Now to sample the within the polygon, we'll sample the same number we selected earlier. Note that we also set the same seed (for demonstration purposes). 

```{r}
set.seed(1234)
bkg = sf::st_sample(poly, nback) 

plot(coast, extent = poly, axes = TRUE)
plot(sf::st_geometry(poly), lwd = 2, border = 'orange', add = TRUE)
plot(sf::st_geometry(bkg), pch = ".", col = 'blue', add = TRUE)
plot(sf::st_geometry(coast), add = TRUE)
```
OK - we can work with that!  We still have points on land, but most are not. The following section shows how to use SST maps to filter out errant background points.


#### Purging points that are on land (or very nearshore)

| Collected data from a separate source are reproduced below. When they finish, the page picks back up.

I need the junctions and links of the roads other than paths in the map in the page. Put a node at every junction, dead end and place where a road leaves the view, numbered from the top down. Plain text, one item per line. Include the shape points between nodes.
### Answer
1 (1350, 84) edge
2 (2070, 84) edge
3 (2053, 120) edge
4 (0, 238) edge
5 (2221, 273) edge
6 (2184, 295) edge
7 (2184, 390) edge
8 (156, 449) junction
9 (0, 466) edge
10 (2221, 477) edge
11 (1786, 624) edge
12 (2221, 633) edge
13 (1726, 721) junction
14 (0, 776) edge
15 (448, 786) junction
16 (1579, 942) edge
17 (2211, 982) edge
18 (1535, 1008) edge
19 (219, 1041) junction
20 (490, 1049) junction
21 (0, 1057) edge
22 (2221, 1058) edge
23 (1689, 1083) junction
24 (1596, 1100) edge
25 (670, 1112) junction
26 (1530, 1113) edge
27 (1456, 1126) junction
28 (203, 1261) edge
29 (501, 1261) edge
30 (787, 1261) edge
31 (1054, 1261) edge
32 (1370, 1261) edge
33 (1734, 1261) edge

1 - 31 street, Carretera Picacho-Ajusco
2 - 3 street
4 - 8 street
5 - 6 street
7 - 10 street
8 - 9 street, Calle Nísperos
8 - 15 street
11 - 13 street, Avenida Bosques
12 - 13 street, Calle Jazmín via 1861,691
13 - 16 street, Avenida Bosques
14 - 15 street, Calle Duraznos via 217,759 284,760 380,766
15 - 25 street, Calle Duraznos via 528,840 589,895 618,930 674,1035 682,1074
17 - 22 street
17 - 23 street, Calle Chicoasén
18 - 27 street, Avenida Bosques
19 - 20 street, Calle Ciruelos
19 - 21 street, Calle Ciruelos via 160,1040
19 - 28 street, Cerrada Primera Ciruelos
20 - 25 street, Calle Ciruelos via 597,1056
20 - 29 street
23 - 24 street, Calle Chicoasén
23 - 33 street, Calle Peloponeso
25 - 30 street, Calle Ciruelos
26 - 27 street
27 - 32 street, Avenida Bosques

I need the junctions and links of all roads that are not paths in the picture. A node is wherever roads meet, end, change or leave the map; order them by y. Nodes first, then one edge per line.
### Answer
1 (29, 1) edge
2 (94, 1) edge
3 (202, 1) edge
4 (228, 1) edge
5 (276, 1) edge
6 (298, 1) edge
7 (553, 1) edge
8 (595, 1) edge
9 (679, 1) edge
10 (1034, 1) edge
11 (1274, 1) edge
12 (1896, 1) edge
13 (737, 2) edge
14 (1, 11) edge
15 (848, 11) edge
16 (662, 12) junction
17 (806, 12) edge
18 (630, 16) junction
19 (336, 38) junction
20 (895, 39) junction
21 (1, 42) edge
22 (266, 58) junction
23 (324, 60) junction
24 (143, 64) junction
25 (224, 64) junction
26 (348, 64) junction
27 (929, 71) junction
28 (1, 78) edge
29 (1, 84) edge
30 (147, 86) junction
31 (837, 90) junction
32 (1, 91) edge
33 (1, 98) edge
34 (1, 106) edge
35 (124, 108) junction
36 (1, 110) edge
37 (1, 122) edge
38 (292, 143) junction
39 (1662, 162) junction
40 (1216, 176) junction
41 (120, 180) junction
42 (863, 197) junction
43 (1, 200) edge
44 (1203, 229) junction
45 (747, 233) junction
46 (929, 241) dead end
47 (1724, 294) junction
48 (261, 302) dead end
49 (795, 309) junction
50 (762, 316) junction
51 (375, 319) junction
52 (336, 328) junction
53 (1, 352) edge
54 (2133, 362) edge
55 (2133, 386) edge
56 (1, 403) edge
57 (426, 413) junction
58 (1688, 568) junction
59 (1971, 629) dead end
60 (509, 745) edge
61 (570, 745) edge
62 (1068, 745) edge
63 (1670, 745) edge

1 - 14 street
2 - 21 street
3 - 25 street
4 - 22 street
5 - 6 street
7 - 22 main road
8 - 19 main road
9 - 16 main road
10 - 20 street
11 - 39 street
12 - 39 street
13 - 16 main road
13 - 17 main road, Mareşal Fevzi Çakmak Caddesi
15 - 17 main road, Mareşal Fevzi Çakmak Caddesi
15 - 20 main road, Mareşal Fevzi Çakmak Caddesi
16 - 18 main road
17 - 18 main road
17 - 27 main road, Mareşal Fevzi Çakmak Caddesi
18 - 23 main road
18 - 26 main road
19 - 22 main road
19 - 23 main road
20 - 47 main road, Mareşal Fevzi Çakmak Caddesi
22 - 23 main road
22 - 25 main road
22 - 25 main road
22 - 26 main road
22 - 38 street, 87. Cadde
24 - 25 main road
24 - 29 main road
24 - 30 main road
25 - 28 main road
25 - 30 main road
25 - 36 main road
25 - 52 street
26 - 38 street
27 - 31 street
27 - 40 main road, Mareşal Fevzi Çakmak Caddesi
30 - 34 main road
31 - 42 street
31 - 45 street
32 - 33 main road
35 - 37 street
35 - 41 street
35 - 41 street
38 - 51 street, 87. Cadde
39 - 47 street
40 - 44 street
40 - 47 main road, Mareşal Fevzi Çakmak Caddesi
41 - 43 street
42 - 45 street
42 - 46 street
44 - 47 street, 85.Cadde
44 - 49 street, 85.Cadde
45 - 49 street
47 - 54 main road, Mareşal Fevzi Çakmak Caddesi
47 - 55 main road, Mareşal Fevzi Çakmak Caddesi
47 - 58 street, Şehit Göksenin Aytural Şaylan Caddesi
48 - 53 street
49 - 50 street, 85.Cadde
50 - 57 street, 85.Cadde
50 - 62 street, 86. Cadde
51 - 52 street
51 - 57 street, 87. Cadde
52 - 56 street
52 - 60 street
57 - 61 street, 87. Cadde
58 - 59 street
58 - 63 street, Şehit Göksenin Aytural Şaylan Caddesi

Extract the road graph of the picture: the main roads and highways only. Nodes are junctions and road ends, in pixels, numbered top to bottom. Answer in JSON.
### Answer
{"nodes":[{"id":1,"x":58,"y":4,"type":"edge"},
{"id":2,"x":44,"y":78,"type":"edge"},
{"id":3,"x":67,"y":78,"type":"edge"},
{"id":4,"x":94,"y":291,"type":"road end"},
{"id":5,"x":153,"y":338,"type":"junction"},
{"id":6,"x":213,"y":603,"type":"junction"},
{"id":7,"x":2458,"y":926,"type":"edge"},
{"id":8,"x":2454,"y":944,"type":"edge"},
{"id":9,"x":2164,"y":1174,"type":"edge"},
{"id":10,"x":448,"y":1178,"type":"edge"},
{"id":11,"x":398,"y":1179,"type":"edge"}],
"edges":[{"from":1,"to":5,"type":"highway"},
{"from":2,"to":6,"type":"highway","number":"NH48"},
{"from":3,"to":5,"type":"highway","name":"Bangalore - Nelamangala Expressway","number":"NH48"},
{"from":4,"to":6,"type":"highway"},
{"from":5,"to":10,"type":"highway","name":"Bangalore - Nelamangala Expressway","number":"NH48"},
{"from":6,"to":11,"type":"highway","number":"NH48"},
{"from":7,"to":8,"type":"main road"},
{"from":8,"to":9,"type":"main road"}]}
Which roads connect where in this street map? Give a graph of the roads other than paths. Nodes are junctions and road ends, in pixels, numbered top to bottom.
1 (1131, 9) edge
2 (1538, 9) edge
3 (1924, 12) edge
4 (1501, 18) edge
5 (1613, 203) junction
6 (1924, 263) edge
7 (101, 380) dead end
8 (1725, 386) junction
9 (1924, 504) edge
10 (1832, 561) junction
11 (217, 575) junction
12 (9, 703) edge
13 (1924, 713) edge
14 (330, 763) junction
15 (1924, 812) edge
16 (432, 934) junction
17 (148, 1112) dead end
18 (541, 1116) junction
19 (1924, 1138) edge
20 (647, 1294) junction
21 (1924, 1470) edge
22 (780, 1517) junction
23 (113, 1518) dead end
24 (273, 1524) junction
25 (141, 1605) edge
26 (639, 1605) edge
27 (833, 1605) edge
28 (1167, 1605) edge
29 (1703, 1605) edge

It's great if you have in hand a map the distinguishes between land and sea - like we do with `sst`.  We shall extract values `v` from just the first `sst` layer (hence the slice).

```{r}
v = preds['sst'] |>
  dplyr::slice(along = "time", 1) |>
  stars::st_extract(bkg) |>
  sf::st_as_sf() |>
  dplyr::mutate(is_water = !is.na(sst), .before = 1) |>
  dplyr::glimpse()
```
Values where `sst` are NA are beyond the scope of data present in the OISST data set, so we will take that to mean NA is land (or very nearshore).  We'll merge our `bkg` object and random dates (`days_sample`), filter to include only water.

```{r}
bkg = sf::st_as_sf(bkg) |>
  sf::st_set_geometry("geometry") |>
  dplyr::mutate(date = days_sample, .before = 1) |>
  dplyr::filter(v$is_water)

plot(sf::st_geometry(coast), extent = poly, axes = TRUE)
plot(sf::st_geometry(poly), lwd = 2, border = 'orange', add = TRUE)
plot(sf::st_geometry(bkg), pch = ".", col = 'blue', add = TRUE)
```

**Note** that the bottom of the scatter is cut off.  That tells us that the `sst` raster has been cropped to that southern limit.  We can confirm that easily.

```{r}
plot(preds['sst'] |> dplyr::slice('time', 1), extent = poly, axes = TRUE, reset = FALSE)
plot(sf::st_geometry(poly), lwd = 2, border = 'orange', add = TRUE)
plot(sf::st_geometry(bkg), pch = ".", col = "blue", add = TRUE)

```


## Extract environmental covariates for `sst` and `wind`

### Wait, what about dates?

You may have considered already an issue connecting our background points which have daily dates with our covariates which are monthly (identified by the first of each month.) We can manage that by adding a second date, `month_id`, to the `bkg` table. 

```{r}
bkg = dplyr::mutate(bkg, month_id = oisster::current_month(date))
```

### Extract background points

Here we go back to the complete covariate dataset, `preds`. We extract specifying which variable in `bkg` is mapped to the time domain in `sst` - in our case the newly computed `month_id` matches the `time` dimension in `sst`.  We'll save the values while we are at it.

```{r}
bkg_values = stars::st_extract(preds, bkg, time_column = 'month_id')|>
  sf::write_sf(file.path("data", "bkg", "bkg-covariates.gpkg")) |>
  dplyr::glimpse()
```


### Next extract observation points

It's the same workflow to extract covariates for the observations as it was for the background, but let's not forget to add in a variable to identify the month that matches those in the predictors.

```{r}
obs = dplyr::mutate(obs, month_id = oisster::current_month(date))
obs_values = stars::st_extract(preds, obs, time_column = 'month_id')|>
  sf::write_sf(file.path("data", "obs", "obs-covariates.gpkg")) |>
  dplyr::glimpse()
```

That's it!  Next we can start assembling a model.